I thought torch.nn.functional.kl_div should compute KL divergence in Kullback–Leibler divergence - Wikipedia (the same as scipy.stats.entropy and tf.keras.losses.KLDivergence), but I cannot get the same results from a simple example. Does anyone know why?

the input given is expected to contain log-probabilities and is not restricted to a 2D Tensor. The targets are interpreted as probabilities by default, but could be considered as log-probabilities with log_target set to True.

In other words, the first argument should be log probs.

Personally, I’d not use FloatTensor, it’s been superseded as the preferred way to create tensors longer than it had been the way to create them.

Thanks – that makes sense. I must have missed the log probability part, although it seems weird not giving an option to specify probabilities directly on input.

And thanks for pointing out the FloatTensor issue. I guess torch.tensor() is the recommended way now.

So the definition that it is log probs has historically grown, but as a rule of thumb, probabilities very close to 1 are difficult to work with (try evaluating 1-1e-20, and it’s a lot less for float vs. double).
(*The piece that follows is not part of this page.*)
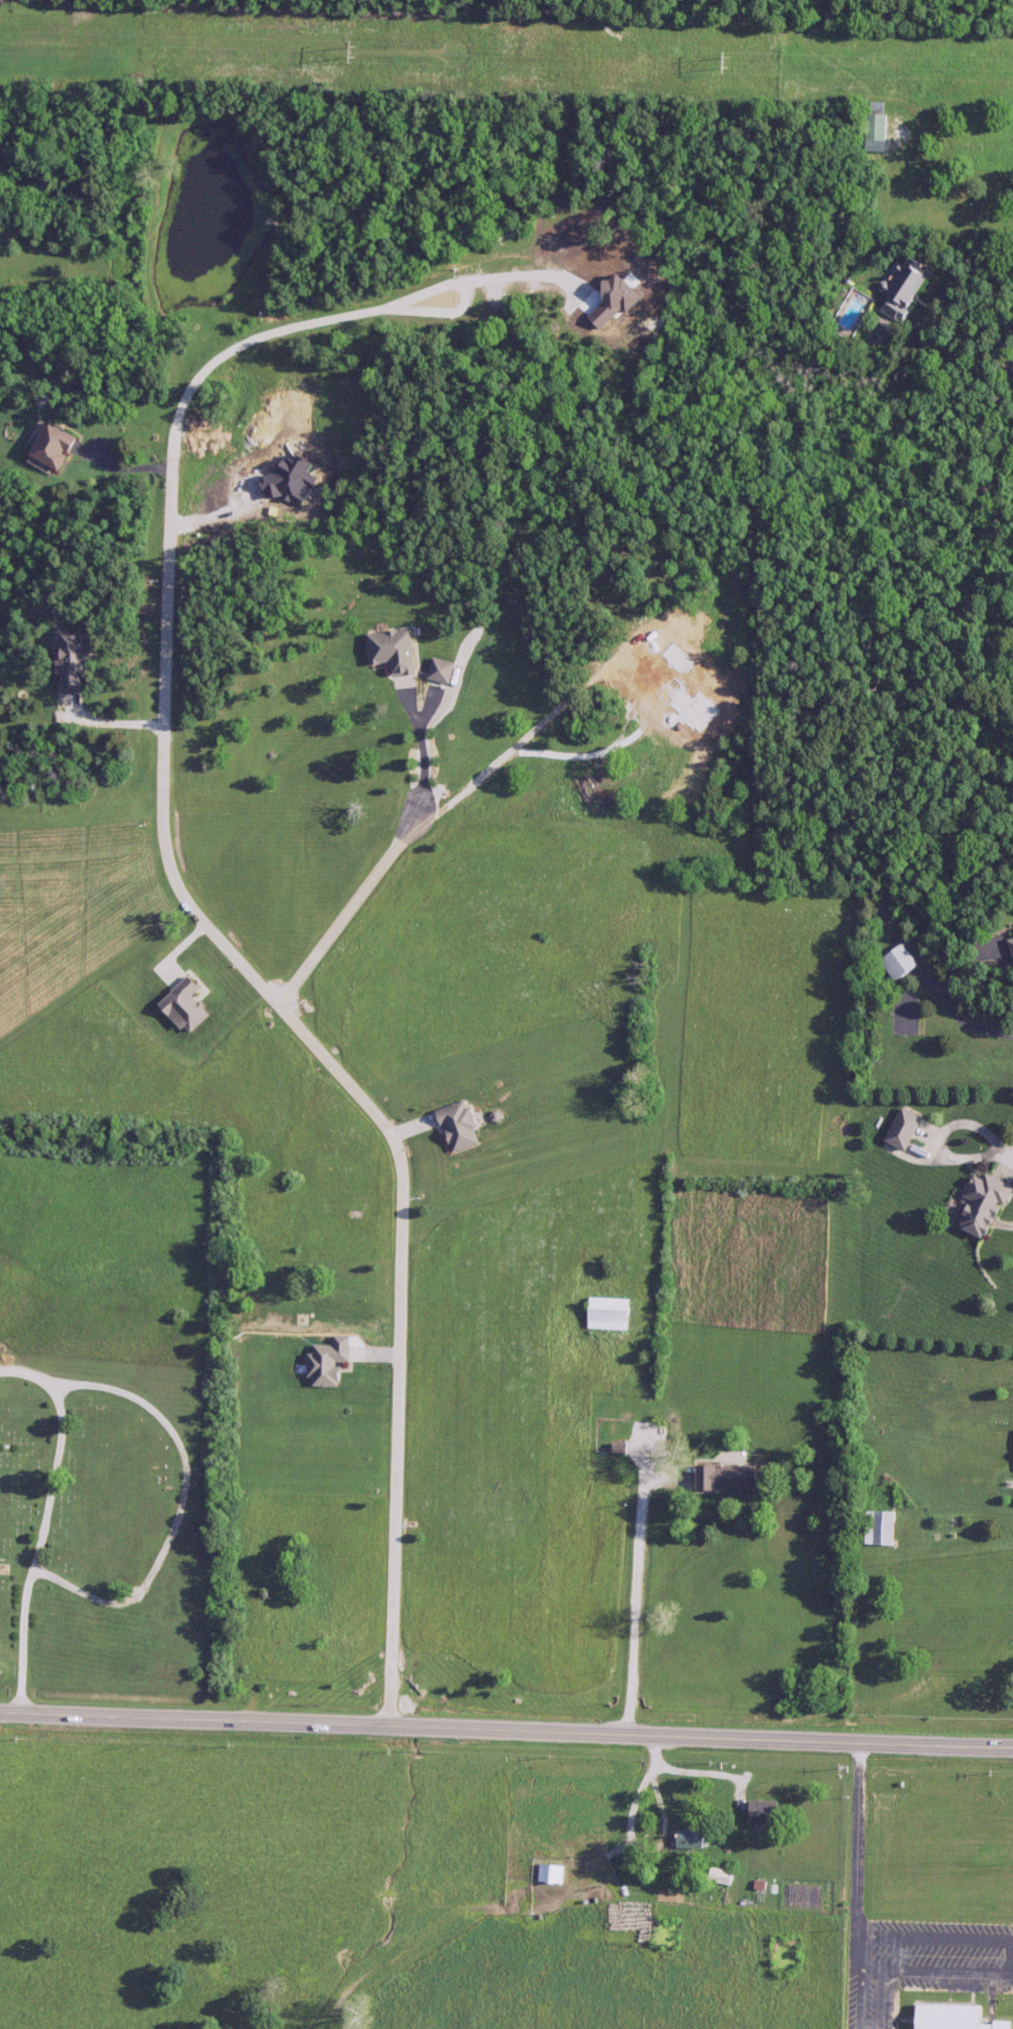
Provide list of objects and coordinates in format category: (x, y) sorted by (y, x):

Now if you know that your probabilities are close to 1 but not close to 0, you can avoid this by using 1-p consistently, but it seems that using log-probs as the default representation of probabilities is a good idea in general.
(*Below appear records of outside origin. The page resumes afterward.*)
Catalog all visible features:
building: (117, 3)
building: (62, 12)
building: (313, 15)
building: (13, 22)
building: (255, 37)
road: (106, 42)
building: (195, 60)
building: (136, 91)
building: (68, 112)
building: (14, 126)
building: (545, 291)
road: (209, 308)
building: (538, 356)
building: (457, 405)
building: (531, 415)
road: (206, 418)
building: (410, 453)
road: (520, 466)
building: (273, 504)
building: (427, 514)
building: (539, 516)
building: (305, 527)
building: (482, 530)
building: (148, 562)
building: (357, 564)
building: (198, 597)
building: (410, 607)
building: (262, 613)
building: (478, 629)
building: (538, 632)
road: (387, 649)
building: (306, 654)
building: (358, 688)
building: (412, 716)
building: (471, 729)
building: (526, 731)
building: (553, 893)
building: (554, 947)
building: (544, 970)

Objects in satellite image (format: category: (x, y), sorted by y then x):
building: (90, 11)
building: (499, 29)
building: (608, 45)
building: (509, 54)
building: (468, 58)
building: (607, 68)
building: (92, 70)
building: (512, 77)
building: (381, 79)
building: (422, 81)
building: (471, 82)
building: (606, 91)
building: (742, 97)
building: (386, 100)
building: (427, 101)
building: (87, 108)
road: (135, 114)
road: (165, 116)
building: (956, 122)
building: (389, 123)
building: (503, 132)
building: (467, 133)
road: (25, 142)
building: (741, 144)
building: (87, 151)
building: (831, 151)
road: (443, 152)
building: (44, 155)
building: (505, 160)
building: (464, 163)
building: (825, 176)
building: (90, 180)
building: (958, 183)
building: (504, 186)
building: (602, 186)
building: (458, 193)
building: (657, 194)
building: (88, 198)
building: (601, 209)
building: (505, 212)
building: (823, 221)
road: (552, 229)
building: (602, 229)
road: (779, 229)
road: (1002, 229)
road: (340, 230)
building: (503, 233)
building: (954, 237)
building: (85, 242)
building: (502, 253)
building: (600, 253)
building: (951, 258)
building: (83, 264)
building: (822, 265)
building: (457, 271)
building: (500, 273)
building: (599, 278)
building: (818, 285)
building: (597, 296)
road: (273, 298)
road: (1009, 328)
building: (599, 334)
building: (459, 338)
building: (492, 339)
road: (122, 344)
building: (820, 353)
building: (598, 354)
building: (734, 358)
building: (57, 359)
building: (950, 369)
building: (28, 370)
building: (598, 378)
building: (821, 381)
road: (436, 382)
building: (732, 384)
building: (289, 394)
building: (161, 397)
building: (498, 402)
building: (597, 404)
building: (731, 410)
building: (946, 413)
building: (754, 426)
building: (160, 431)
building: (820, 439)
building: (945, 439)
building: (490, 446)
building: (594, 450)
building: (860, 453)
Now this of distinctly practical relevance and crops up quite frequently

it is much more sane to use log_probs as neural network output if you want to train with negative log likelihood aka cross entropy,

So to me, it makes a lot of sense to have log probs whenever actually doing something with it, but I would agree that it might be better to mention it explicitly also in the kl_div documentation (personally, I try to name my parameters log_probs or so, but I guess that’s not trivial to change).